И вот они впервые вместе ехали в город: впереди — молчаливый, неприветливый шофер, а на заднем сиденье — они с Витусом, и Витус был, как всегда, словоохотлив и галантен, но Зоя остро чувствовала в каждом его слове оскорблявшую ее фальшь и сидела, отодвинувшись от него в самый угол, выпрямив сильную спину, язвительная и неприступная. В ювелирном магазине в этот пасмурный будний день было пусто, сонно, темно. Зоя бегло взглянула на витрину, усмехнулась, сказала: «Вот это» — и положила на прилавок свою белую руку с длинными крепкими пальцами, чтобы продавщица могла сразу оценить размер. Она выбрала просто — самое дорогое, пусть это будет ее маленькая месть Витусу за непринужденность в машине. Кто ему сказал, что она согласна разыгрывать с ним публичную комедию? Но и Витус был на высоте, раскошелился и даже не повел бровью. И колечко оказалось что надо, с небольшим, но ясным бриллиантиком, как раз такое, какое только и могло пойти к ее строгим сухим рукам. Они вышли из магазина ровно через пять минут, и Зоя вдруг передумала ехать на выставку, надоело ей там, хотелось прошвырнуться по городу, почувствовать волю.

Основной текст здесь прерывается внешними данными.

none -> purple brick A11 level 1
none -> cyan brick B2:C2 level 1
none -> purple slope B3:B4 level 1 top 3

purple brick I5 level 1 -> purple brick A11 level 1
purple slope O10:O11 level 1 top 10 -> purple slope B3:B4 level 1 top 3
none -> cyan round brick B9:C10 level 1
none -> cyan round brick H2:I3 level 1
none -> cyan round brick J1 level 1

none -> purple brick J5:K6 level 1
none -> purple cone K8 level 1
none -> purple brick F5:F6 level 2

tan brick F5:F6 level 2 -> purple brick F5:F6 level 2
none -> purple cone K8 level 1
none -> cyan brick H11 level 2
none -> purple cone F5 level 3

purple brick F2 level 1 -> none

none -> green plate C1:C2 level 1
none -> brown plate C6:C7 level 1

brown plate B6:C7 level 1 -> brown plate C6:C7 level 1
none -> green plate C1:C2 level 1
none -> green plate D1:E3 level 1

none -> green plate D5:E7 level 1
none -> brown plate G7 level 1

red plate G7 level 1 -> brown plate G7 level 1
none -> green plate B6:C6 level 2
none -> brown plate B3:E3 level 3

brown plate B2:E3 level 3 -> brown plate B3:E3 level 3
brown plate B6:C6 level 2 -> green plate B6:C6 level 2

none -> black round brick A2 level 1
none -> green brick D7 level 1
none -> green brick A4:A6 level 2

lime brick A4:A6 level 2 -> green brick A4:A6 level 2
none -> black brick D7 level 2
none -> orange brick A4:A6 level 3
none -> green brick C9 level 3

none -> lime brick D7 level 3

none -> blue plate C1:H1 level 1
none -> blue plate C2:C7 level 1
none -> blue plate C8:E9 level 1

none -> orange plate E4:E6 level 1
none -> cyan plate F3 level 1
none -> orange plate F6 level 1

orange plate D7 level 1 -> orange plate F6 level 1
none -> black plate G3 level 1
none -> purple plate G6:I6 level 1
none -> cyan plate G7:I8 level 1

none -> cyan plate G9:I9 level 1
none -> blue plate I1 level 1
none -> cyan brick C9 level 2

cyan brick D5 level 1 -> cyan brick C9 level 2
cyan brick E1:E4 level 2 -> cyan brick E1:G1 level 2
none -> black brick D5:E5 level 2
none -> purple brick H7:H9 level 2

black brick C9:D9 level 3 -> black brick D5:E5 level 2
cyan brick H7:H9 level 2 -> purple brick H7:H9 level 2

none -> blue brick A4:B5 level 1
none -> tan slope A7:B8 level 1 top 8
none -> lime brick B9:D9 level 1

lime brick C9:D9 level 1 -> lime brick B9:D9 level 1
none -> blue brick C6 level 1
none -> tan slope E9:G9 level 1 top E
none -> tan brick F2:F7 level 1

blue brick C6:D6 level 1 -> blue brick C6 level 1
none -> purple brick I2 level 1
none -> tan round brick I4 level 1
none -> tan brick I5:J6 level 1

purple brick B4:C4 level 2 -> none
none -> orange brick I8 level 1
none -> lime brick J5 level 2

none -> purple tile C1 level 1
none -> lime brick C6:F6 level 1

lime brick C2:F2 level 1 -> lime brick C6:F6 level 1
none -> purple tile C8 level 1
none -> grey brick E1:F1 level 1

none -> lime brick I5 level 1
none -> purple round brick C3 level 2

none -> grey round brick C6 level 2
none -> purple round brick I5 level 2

— Ну, а теперь я домой, — сказала она Витусу — считай, что у меня отгул. — Она засмеялась и помахала ему рукой.
— Я тебя подвезу…
— Вот еще, что за новости… Лучше подумай на досуге о будущем, двадцать второе число, завтра я подам на расчет.
— Ну завтра так завтра, — неожиданно мирно сказал Витус и обаятельно улыбнулся.
Что-то здесь было не совсем ясно, но не хотелось сейчас об этом думать, все равно лето кончилось, скоро все переменится…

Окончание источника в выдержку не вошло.